Source:

In the three years since the publication of Dan Brown's "The Da Vinci Code," a best-selling suspense novel with pretensions to serious scholarship, the work has inspired a vast literature of refutation, including dozens of books and numberless essays disputing the story's core contentions. The Internet, intrinsically hospitable to such a purpose, has grown a busy marketplace of "Da Vinci" debunkers, anticipating the big-budget film version of Brown's tale, now arriving in theatres. Prospective moviegoers who have spent time at a Web site called The Da Vinci Dialogue, the most polished of these efforts, have been informed that the story is deeply anti-Christian, a pseudo history "fraught with inaccuracies" and "spiritual tripe." They have been offered the opinion that, of its type, the book was only "moderately engaging," attracting fans who were easily gulled and perhaps just a bit dim.

What is striking about these assertions is that they are part of a marketing project paid for by Sony Pictures Entertainment, the studio that has invested more than two hundred million dollars in producing "The Da Vinci Code" and distributing and marketing it worldwide. When Sony acquired the rights to the book, in June of 2003, it was the property that Hollywood most dearly coveted, a certain blockbuster with sequel potential, and the reported six-million-dollar deal that Sony made with Brown was seen as a triumph. The article in Daily Variety announcing the deal suggested no hint of possible religious controversy in the "Da Vinci Code" story, describing it as a murder mystery with "clues to a 2,000-year-old conspiracy encoded in the paintings of Leonardo Da Vinci." John Calley, the Sony executive who made the deal, described the book as a "page-turner" and a "thrill ride" that seemed to have been written for the screen.

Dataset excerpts
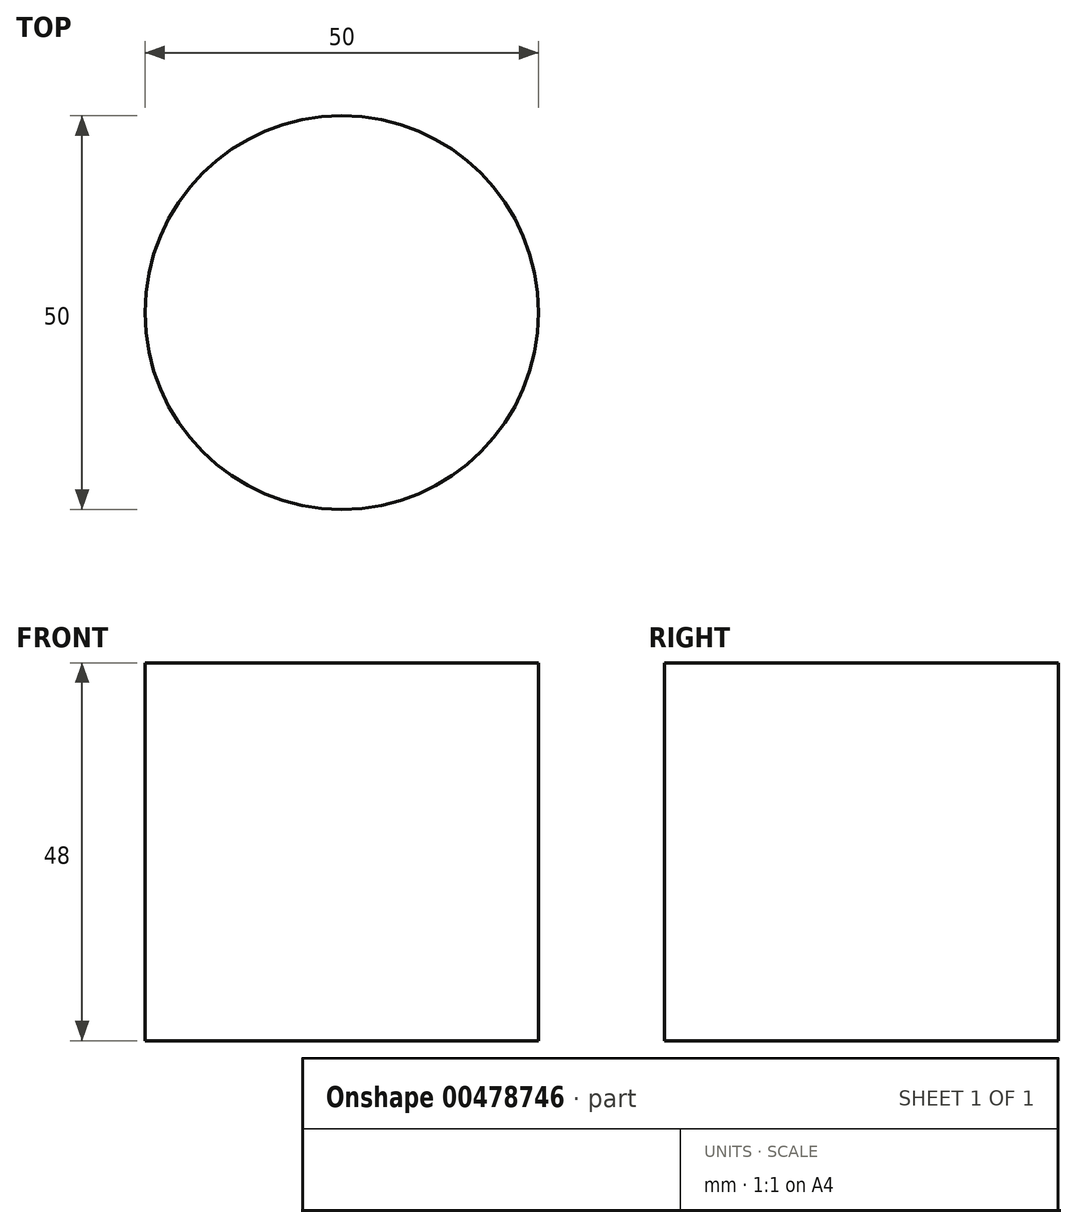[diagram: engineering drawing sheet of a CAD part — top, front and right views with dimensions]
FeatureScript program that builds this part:
annotation { "Feature Type Name" : "Feature", "Feature Type Description" : "" }
export const myFeature = defineFeature(function(context is Context, id is Id, definition is map)
    precondition{}
    {
        {
            var Q0;
            Q0=qCreatedBy(makeId("Top.planeOp"),FACE);
            var sketch = newSketch(context, id + "F0", { "sketchPlane" : qUnion([Q0])});
            skCircle(sketch, "E0", {"center": v(0, 0) * mm, "radius": 25 * mm});
            skSolve(sketch);
        }
        {
            var Q0;
            Q0 = qSketchRegion(id + "F0", true);
            extrude(context, id + "F1", {"entities" : qUnion([Q0]), "depth" : 48 * mm});
        }
    });
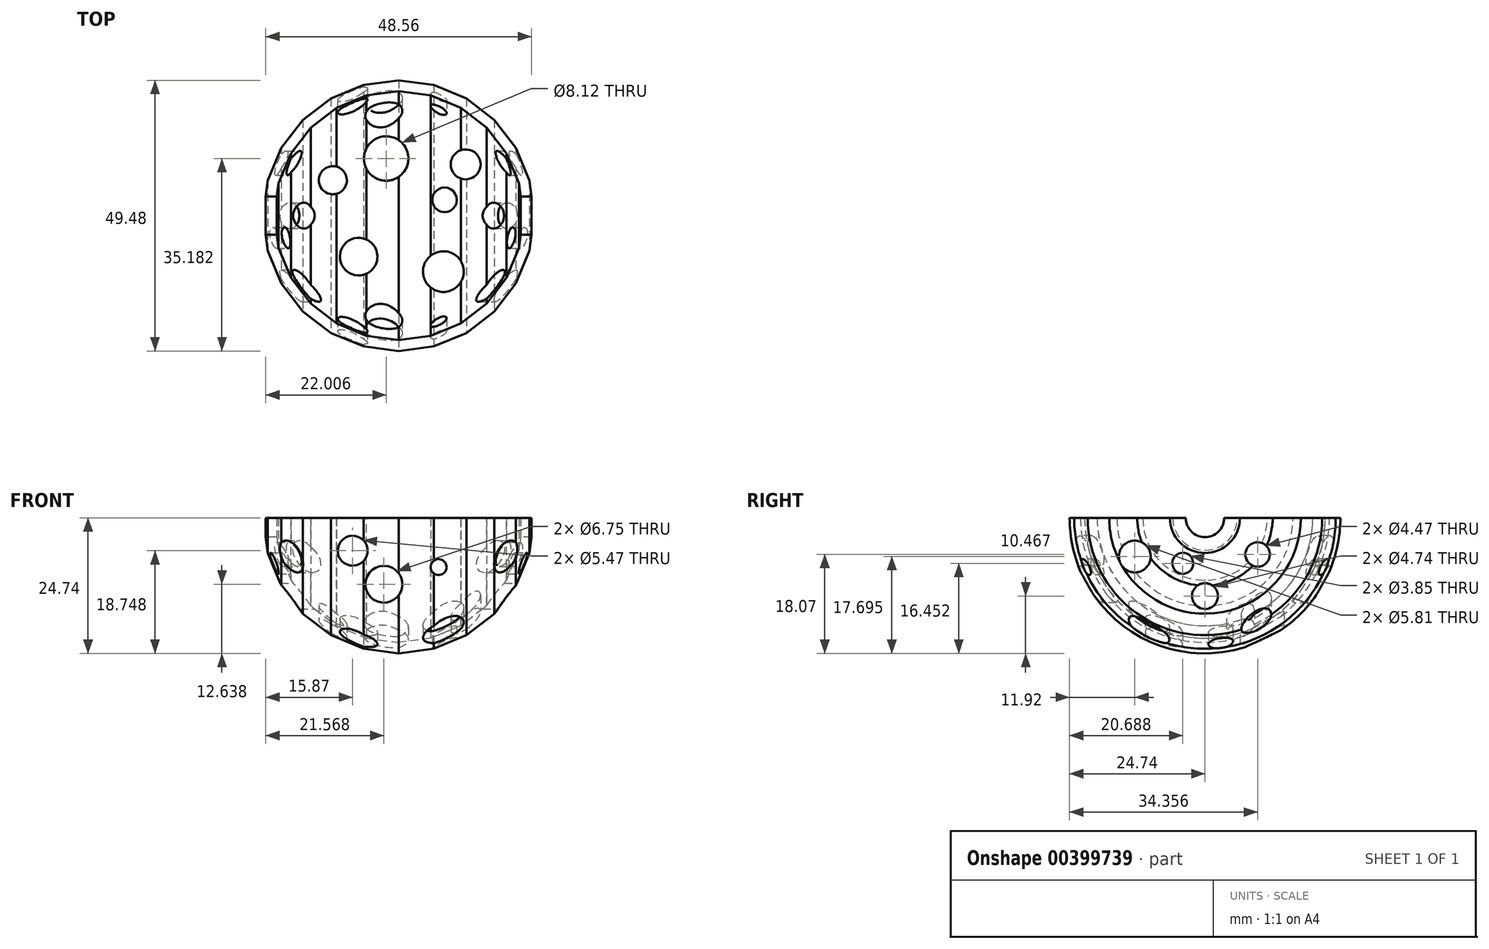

Required task 1: Translate this sentence from the Da Vinci Code passage into Spanish: "John Calley, the Sony executive who made the deal, described the book as a "page-turner" and a "thrill ride" that seemed to have been written for the screen."
Required task 2: State whether each claim agrees with the Da Vinci Code passage, answering yes or no and quoting the words that decide it: (a) Sony acquired the rights to the book in June of 2003. (b) The Daily Variety article announcing the deal warned of religious controversy. (c) The assertions on The Da Vinci Dialogue were part of a marketing project paid for by Sony Pictures Entertainment.
Required task 3: According to the Da Vinci Code passage, why was Sony's deal with Brown seen as a triumph? Answer in one to three sentences.
Answer from the passage about "The Da Vinci Code" alone, without using the rows.

Written response 1: John Calley, el ejecutivo de Sony que cerró el trato, describió el libro como una obra «imposible de soltar» y «un viaje trepidante» que parecía haber sido escrito para la pantalla.

Written response 2:
(a) Yes: "When Sony acquired the rights to the book, in June of 2003"
(b) No: "suggested no hint of possible religious controversy in the "Da Vinci Code" story"
(c) Yes: "they are part of a marketing project paid for by Sony Pictures Entertainment"

Written response 3: When Sony acquired the rights, the book was the property that Hollywood most dearly coveted. It was considered a certain blockbuster with sequel potential.